Campaign against the health brigades

Q: The campaign against Cuba’s medical brigades is within these new coercive measures?

R: Yes. Since February, they have threatened that countries that continue medical cooperation programs with Cuba, their officials and family members will lose their visas and their ability to travel to the United States. Today, around 60 nations have these programs. They provide care to thousands of people. It is a historic project, for which Cuba has been praised by governments, several UN secretaries-general, and even a US president (Barack Obama).

The campaign seeks two things: to discredit this symbol of the success of Cuban society, since one of the priorities of anti-Cuban sectors is to prevent recognition of Cuba’s successes. The second is to cut off a legitimate source of income obtained from agreements with countries that are more favourable (such as Mexico), although historically these are services for which not a cent has been received.

Q: Do Trump’s new geopolitics bring additional pressures to the hemisphere?

R: It’s part of the US government’s hostile and imposing behavior toward the region, and it’s a challenge not only for Cuba but for the entire region. There’s pressure to adopt measures to reduce “China’s harmful influence.” We find it absurd. In a recent congressional hearing, they showed alleged Chinese military bases in Cuba (they used to say they were Russian, during the Cold War).
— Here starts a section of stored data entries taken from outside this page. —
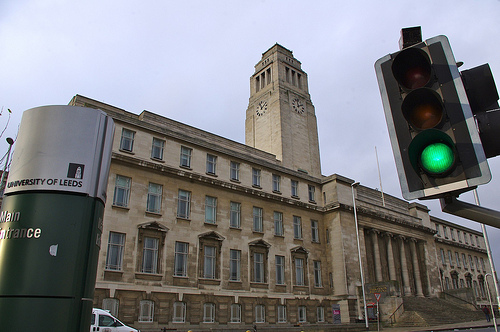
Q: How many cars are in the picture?
A: One.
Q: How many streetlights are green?
A: One.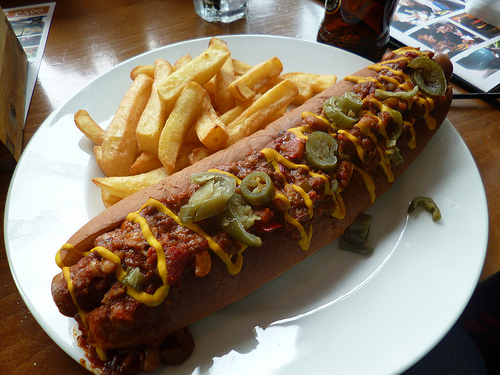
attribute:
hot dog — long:
[49, 51, 454, 318]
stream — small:
[64, 242, 156, 303]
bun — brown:
[55, 53, 407, 268]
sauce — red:
[81, 227, 176, 325]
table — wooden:
[42, 28, 492, 353]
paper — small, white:
[0, 1, 60, 133]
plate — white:
[13, 23, 494, 373]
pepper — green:
[239, 167, 277, 197]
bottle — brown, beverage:
[306, 0, 412, 65]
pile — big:
[75, 36, 336, 178]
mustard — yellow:
[55, 58, 436, 351]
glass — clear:
[187, 1, 249, 22]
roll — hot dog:
[47, 46, 460, 355]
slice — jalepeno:
[405, 190, 443, 230]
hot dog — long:
[51, 34, 458, 372]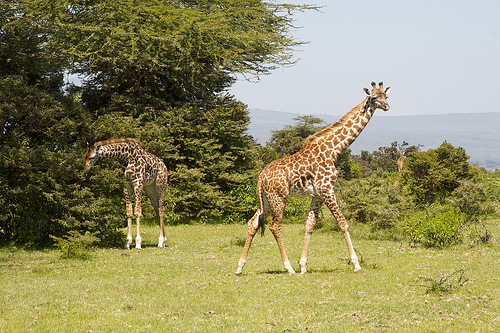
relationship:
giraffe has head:
[215, 74, 399, 291] [359, 77, 394, 120]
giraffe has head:
[72, 127, 180, 256] [76, 134, 107, 180]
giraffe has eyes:
[215, 74, 399, 291] [371, 95, 392, 102]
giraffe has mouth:
[215, 74, 399, 291] [379, 105, 395, 112]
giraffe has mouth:
[72, 127, 180, 256] [83, 168, 92, 174]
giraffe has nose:
[215, 74, 399, 291] [380, 102, 393, 111]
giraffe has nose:
[72, 127, 180, 256] [80, 166, 88, 174]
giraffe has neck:
[215, 74, 399, 291] [328, 94, 367, 157]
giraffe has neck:
[72, 127, 180, 256] [104, 134, 132, 168]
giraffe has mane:
[215, 74, 399, 291] [286, 93, 367, 145]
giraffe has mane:
[72, 127, 180, 256] [89, 135, 140, 148]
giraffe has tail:
[215, 74, 399, 291] [255, 185, 268, 236]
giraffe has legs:
[215, 74, 399, 291] [234, 187, 364, 280]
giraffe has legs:
[72, 127, 180, 256] [114, 182, 171, 252]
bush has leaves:
[0, 0, 500, 261] [29, 7, 259, 90]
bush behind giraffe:
[0, 0, 500, 261] [72, 127, 180, 256]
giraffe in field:
[215, 74, 399, 291] [4, 215, 499, 331]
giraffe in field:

They presented images of what could have been a soccer field or a rice field to say: “This is evidence that there are Chinese military bases in Cuba,” but there wasn’t a single military officer there, no one from the Pentagon or the CIA, from the institutions that are supposed to bear witness to this.

There’s threatening behavior that tries to impose their will on the hemisphere. We saw this in Panama. We see it in Greenland (even though it is not part of the region) and with Canada. It’s a challenge for us all and it’s dangerous.

Q: What have been the errors of the revolutionary regime?

R: Fidel Castro once said that the biggest mistake was thinking that anyone knew how to build socialism and that it would be easy to do so. In Cuba, specific errors may have been made in some aspects of economic policy, in elements of social policy, but it’s very difficult to judge if one takes into account the challenges posed by the aggression of a power like the United States.

Q: Are the ideals of Martí, Castro and others still valid?

R: The ideas of Martí, Fidel, Marx, Engels, Lenin and other Marxists remain relevant and continue to shape our thinking. The challenge we face with youth is enormous, due to the communication influence that large corporations have exerted, a monopoly that is difficult to break. This, combined with a very depressed economic situation, has a serious and dangerous impact on the population. We are working with this; we accept it as a challenge, a very great challenge facing Cuban society.